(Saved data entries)
———
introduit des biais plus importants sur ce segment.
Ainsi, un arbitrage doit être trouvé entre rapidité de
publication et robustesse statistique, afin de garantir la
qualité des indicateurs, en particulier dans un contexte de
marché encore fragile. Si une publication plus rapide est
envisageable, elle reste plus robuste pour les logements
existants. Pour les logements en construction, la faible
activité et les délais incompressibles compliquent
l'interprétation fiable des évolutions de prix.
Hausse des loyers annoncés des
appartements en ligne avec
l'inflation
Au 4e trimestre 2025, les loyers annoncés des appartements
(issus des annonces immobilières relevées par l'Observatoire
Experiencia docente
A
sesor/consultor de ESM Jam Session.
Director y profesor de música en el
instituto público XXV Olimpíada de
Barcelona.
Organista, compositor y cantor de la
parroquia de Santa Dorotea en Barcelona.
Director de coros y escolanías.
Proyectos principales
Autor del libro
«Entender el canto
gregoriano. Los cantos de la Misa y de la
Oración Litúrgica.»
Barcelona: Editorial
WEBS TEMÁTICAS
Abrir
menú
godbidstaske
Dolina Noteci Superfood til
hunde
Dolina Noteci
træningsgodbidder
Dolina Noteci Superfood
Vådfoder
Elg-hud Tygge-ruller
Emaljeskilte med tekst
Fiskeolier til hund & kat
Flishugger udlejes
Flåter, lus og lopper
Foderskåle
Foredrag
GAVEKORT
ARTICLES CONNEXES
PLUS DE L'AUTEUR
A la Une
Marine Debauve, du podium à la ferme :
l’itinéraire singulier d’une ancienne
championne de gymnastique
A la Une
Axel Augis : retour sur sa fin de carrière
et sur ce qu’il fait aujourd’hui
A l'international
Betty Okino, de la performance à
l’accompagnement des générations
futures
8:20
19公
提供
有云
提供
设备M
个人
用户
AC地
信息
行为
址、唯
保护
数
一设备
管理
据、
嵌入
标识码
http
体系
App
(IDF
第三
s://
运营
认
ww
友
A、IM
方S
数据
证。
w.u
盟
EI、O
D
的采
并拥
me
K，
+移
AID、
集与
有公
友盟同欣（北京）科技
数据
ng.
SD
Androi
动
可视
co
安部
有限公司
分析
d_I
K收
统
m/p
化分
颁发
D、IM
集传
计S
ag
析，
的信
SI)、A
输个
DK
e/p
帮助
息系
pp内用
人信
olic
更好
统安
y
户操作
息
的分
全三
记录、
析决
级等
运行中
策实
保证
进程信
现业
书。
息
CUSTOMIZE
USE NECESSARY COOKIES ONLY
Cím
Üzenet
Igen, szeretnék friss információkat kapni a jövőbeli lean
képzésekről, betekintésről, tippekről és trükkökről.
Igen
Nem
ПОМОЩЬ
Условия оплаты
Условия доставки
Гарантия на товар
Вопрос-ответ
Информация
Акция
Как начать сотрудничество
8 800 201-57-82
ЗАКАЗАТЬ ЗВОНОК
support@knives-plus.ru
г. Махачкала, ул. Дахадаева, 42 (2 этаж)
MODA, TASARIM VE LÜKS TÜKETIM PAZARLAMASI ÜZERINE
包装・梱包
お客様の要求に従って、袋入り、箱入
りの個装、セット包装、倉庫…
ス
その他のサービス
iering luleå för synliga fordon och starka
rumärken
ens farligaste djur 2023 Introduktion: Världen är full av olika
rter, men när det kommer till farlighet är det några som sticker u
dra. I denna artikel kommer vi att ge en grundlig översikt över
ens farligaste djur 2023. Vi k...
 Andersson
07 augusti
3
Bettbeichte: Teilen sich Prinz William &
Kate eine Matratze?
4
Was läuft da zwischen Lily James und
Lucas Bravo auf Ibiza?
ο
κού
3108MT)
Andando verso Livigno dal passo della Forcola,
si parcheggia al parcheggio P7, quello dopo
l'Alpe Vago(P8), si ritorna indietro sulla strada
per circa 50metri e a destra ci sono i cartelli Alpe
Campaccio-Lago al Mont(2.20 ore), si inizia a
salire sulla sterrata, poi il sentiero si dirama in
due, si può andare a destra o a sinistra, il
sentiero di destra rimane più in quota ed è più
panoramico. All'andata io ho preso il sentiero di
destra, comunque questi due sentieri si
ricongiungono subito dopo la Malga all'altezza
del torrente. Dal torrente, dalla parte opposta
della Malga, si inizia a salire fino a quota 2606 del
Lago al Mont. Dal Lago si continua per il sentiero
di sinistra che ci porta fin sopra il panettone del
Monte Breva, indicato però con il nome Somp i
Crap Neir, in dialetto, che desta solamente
———
What this task involves: Scan the entries above and return each line that holds "quota".

Result:
sentiero di destra rimane più in quota ed è più
della Malga, si inizia a salire fino a quota 2606 del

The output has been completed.